Closure of a Set is all its Limit Points
# Statement
Let $X, \tau$ be a Topological Space and let $S \subset X$. Then $$\text{cl} S = \bar{S}$$
# Proof
First we show $\bar{S}$ is Closed. Because All points in a Set are Limit Points, $\bar{S} \supset S$, so if we show $\bar{S}$ is Closed, then $\bar{S} \supset \text{cl}S$. To see this, we will shoe $\bar{S}^{C}$ is Open. Suppose $y \in \bar{S}^{C}$. Then, by definition of $\bar{S}$, we know that there exists $U_{y} \in \tau$ s.t. $y \in U_{y}$ but $U_{y} \cap S = \emptyset$. Then $$U = \bigcup\limits_{y \in \bar{S}}^{C} U_{y}$$ is Open. We see $U \supset \bar{S}^{C}$ since for $y \in \bar{S}^{C}$ there is a $U_{y}$ that contains it. To see $U \subset \bar{S}^{C}$, observe that if it weren’t then it would contain some Limit Point $x$ of $S$. This means there is some $y \in \bar{S}^{C}$ so that $x \in U_{y}$. By definition of Limit Point, we have that $U_{y} \cap S \neq \emptyset$, contradicting our assumption that $U_{y} \cap S = \emptyset$. Thus $U = \bar{S}^{C}$ and $\bar{S}$ is Closed.

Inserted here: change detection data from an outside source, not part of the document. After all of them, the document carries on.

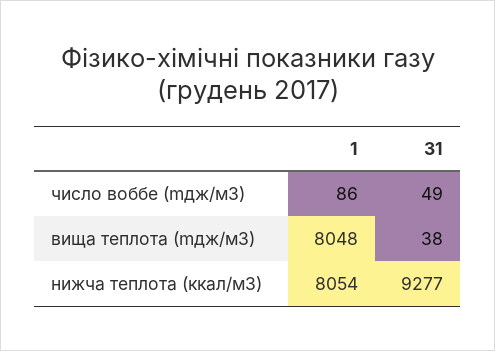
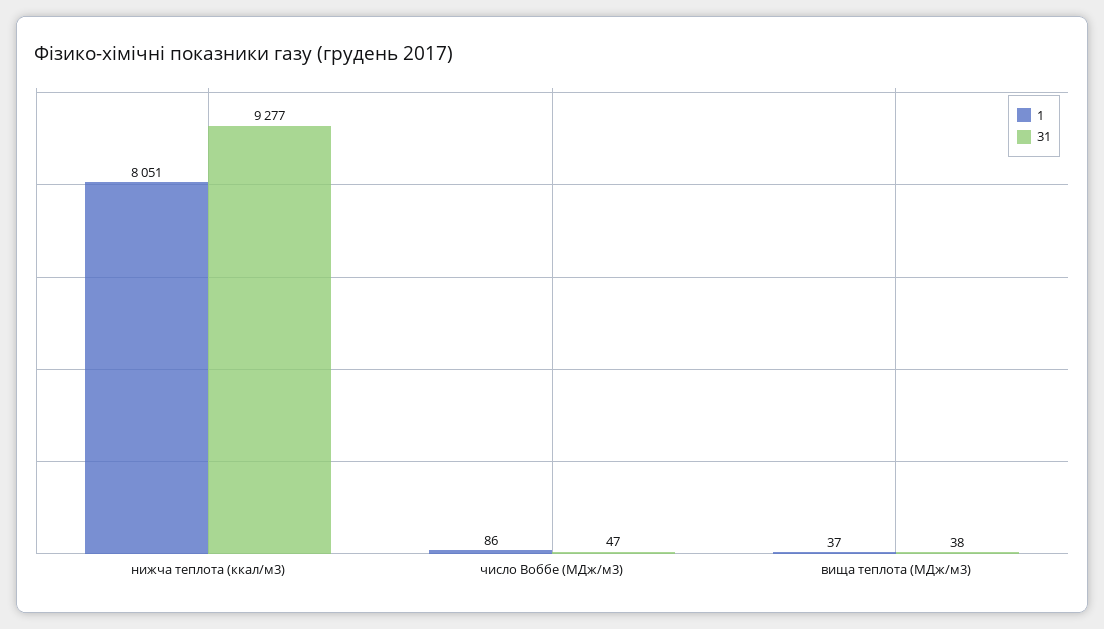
31, число воббе (mдж/м3): 49 -> 47
1, вища теплота (mдж/м3): 8048 -> 37
1, нижча теплота (ккал/м3): 8054 -> 8051

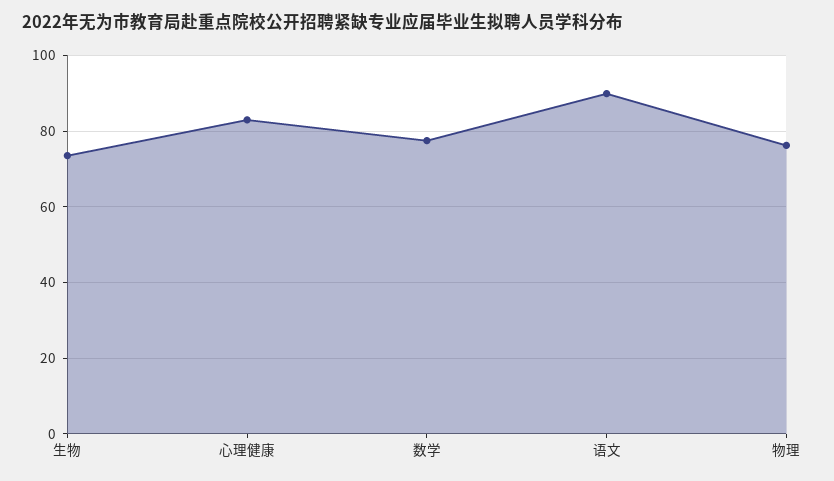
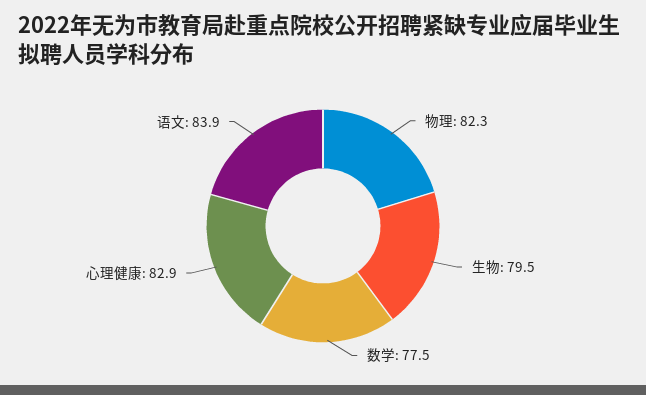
生物: 74 -> 79.5
语文: 90 -> 83.9
物理: 76 -> 82.3

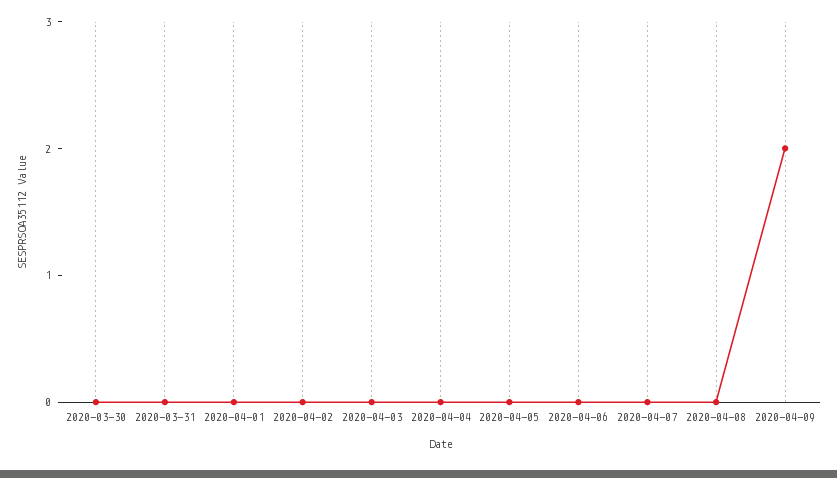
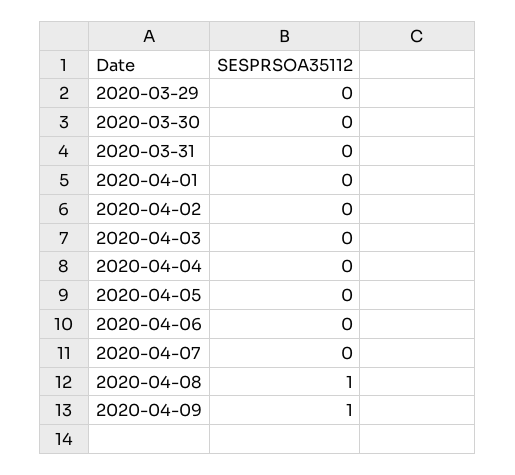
2020-04-08: 0 -> 1
2020-04-09: 2 -> 1
2020-03-29: none -> 0

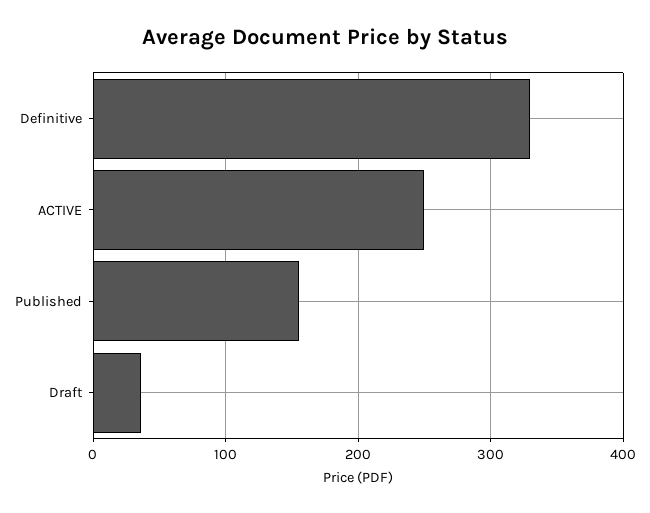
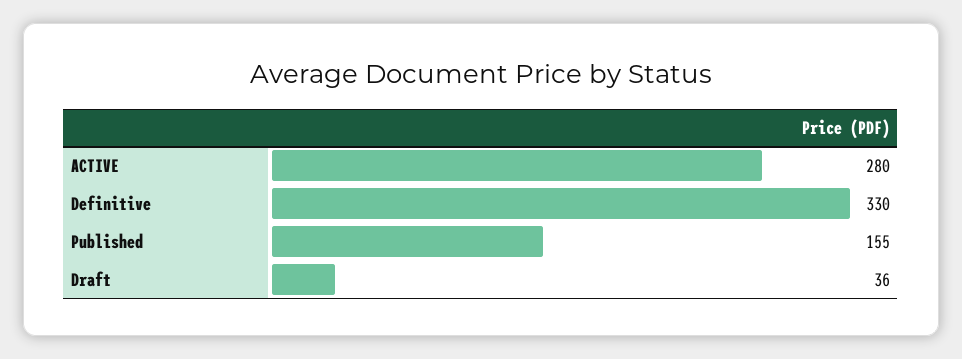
ACTIVE: 250 -> 280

Next we show every Closed set containing $S$ contains all of the Limit Points of $S$. Suppose $K \supset S$ is Closed. Since $K$ is Closed, $K^{C}$ is Open. Suppose there was some Limit Point $x$ of $S$ so that $x \not\in K$. Then $x \in K^{C}$. Thus, by definition of Limit Point, $K^{C} \cap S \neq \emptyset$. But then $K^{C} \cap K \neq \emptyset$, giving us a contradiction. Thus $\bar{S} \subset K$. Since $K$ was arbitrary, we have that $\bar{S} \subset \text{cl}S$.
Thus, we conclude that $\bar{S} = \text{cl}S$. $\blacksquare$